### Assignment
Will you quote all of the data below verbatim, reproducing every line in its original order?

━━━ Exercise inputs

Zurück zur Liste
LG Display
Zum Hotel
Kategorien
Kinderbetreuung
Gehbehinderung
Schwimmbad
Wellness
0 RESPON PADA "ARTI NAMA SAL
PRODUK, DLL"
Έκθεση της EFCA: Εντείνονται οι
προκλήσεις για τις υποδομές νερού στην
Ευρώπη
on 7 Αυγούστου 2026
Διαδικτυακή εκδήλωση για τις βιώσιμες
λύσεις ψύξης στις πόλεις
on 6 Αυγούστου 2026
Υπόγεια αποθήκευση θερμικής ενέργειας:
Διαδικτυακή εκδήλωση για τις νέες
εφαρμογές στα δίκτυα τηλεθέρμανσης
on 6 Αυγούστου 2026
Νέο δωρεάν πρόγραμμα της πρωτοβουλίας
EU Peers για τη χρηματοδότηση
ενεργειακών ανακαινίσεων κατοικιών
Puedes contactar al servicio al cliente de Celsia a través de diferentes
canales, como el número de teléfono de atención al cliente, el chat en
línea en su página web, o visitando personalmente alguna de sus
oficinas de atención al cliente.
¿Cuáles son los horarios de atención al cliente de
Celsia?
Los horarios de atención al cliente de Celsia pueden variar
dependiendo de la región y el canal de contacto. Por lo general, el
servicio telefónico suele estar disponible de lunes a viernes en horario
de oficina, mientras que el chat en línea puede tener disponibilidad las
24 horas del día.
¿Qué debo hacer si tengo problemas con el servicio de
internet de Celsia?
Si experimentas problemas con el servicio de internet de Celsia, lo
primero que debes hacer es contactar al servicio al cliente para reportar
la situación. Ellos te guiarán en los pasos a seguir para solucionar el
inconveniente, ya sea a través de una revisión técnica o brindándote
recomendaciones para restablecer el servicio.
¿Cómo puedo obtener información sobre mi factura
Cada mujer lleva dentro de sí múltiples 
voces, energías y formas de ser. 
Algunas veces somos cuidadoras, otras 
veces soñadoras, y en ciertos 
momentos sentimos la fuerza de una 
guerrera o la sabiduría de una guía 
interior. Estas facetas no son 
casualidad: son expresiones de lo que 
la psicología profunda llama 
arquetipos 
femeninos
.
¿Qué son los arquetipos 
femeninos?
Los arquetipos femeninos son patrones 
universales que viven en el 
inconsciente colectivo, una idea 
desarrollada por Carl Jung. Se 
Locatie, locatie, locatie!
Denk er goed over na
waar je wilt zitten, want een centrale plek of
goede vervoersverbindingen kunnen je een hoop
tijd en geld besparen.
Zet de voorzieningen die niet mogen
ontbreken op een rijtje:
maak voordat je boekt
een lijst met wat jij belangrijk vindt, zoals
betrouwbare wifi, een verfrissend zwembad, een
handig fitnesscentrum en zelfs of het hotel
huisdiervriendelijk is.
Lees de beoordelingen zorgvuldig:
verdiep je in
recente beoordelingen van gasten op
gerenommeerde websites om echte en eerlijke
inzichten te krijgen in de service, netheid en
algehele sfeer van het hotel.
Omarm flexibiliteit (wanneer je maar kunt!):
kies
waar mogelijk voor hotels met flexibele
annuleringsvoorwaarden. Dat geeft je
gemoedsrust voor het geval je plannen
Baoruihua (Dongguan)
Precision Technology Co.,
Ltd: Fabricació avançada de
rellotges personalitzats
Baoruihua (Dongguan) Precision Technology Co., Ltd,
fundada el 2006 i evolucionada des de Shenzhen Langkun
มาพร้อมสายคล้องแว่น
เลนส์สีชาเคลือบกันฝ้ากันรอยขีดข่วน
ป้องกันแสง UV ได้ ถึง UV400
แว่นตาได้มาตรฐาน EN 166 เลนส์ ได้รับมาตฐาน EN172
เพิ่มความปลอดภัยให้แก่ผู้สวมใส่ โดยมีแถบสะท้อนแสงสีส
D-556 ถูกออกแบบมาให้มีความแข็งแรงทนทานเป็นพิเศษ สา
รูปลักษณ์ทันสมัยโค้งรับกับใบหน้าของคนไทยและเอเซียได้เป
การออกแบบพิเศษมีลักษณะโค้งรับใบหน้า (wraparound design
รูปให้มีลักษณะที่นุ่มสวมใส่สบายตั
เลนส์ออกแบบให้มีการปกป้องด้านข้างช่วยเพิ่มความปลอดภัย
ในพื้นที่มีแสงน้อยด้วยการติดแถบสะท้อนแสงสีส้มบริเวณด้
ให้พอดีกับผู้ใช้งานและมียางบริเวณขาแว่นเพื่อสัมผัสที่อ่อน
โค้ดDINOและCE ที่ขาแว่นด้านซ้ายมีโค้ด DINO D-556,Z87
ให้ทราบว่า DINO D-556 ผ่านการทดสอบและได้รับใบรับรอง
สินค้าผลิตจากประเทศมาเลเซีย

━━━━━━

### Solution
Zurück zur Liste
LG Display
Zum Hotel
Kategorien
Kinderbetreuung
Gehbehinderung
Schwimmbad
Wellness
0 RESPON PADA "ARTI NAMA SAL
PRODUK, DLL"
Έκθεση της EFCA: Εντείνονται οι
προκλήσεις για τις υποδομές νερού στην
Ευρώπη
on 7 Αυγούστου 2026
Διαδικτυακή εκδήλωση για τις βιώσιμες
λύσεις ψύξης στις πόλεις
on 6 Αυγούστου 2026
Υπόγεια αποθήκευση θερμικής ενέργειας:
Διαδικτυακή εκδήλωση για τις νέες
εφαρμογές στα δίκτυα τηλεθέρμανσης
on 6 Αυγούστου 2026
Νέο δωρεάν πρόγραμμα της πρωτοβουλίας
EU Peers για τη χρηματοδότηση
ενεργειακών ανακαινίσεων κατοικιών
Puedes contactar al servicio al cliente de Celsia a través de diferentes
canales, como el número de teléfono de atención al cliente, el chat en
línea en su página web, o visitando personalmente alguna de sus
oficinas de atención al cliente.
¿Cuáles son los horarios de atención al cliente de
Celsia?
Los horarios de atención al cliente de Celsia pueden variar
dependiendo de la región y el canal de contacto. Por lo general, el
servicio telefónico suele estar disponible de lunes a viernes en horario
de oficina, mientras que el chat en línea puede tener disponibilidad las
24 horas del día.
¿Qué debo hacer si tengo problemas con el servicio de
internet de Celsia?
Si experimentas problemas con el servicio de internet de Celsia, lo
primero que debes hacer es contactar al servicio al cliente para reportar
la situación. Ellos te guiarán en los pasos a seguir para solucionar el
inconveniente, ya sea a través de una revisión técnica o brindándote
recomendaciones para restablecer el servicio.
¿Cómo puedo obtener información sobre mi factura
Cada mujer lleva dentro de sí múltiples 
voces, energías y formas de ser. 
Algunas veces somos cuidadoras, otras 
veces soñadoras, y en ciertos 
momentos sentimos la fuerza de una 
guerrera o la sabiduría de una guía 
interior. Estas facetas no son 
casualidad: son expresiones de lo que 
la psicología profunda llama 
arquetipos 
femeninos
.
¿Qué son los arquetipos 
femeninos?
Los arquetipos femeninos son patrones 
universales que viven en el 
inconsciente colectivo, una idea 
desarrollada por Carl Jung. Se 
Locatie, locatie, locatie!
Denk er goed over na
waar je wilt zitten, want een centrale plek of
goede vervoersverbindingen kunnen je een hoop
tijd en geld besparen.
Zet de voorzieningen die niet mogen
ontbreken op een rijtje:
maak voordat je boekt
een lijst met wat jij belangrijk vindt, zoals
betrouwbare wifi, een verfrissend zwembad, een
handig fitnesscentrum en zelfs of het hotel
huisdiervriendelijk is.
Lees de beoordelingen zorgvuldig:
verdiep je in
recente beoordelingen van gasten op
gerenommeerde websites om echte en eerlijke
inzichten te krijgen in de service, netheid en
algehele sfeer van het hotel.
Omarm flexibiliteit (wanneer je maar kunt!):
kies
waar mogelijk voor hotels met flexibele
annuleringsvoorwaarden. Dat geeft je
gemoedsrust voor het geval je plannen
Baoruihua (Dongguan)
Precision Technology Co.,
Ltd: Fabricació avançada de
rellotges personalitzats
Baoruihua (Dongguan) Precision Technology Co., Ltd,
fundada el 2006 i evolucionada des de Shenzhen Langkun
มาพร้อมสายคล้องแว่น
เลนส์สีชาเคลือบกันฝ้ากันรอยขีดข่วน
ป้องกันแสง UV ได้ ถึง UV400
แว่นตาได้มาตรฐาน EN 166 เลนส์ ได้รับมาตฐาน EN172
เพิ่มความปลอดภัยให้แก่ผู้สวมใส่ โดยมีแถบสะท้อนแสงสีส
D-556 ถูกออกแบบมาให้มีความแข็งแรงทนทานเป็นพิเศษ สา
รูปลักษณ์ทันสมัยโค้งรับกับใบหน้าของคนไทยและเอเซียได้เป
การออกแบบพิเศษมีลักษณะโค้งรับใบหน้า (wraparound design
รูปให้มีลักษณะที่นุ่มสวมใส่สบายตั
เลนส์ออกแบบให้มีการปกป้องด้านข้างช่วยเพิ่มความปลอดภัย
ในพื้นที่มีแสงน้อยด้วยการติดแถบสะท้อนแสงสีส้มบริเวณด้
ให้พอดีกับผู้ใช้งานและมียางบริเวณขาแว่นเพื่อสัมผัสที่อ่อน
โค้ดDINOและCE ที่ขาแว่นด้านซ้ายมีโค้ด DINO D-556,Z87
ให้ทราบว่า DINO D-556 ผ่านการทดสอบและได้รับใบรับรอง
สินค้าผลิตจากประเทศมาเลเซีย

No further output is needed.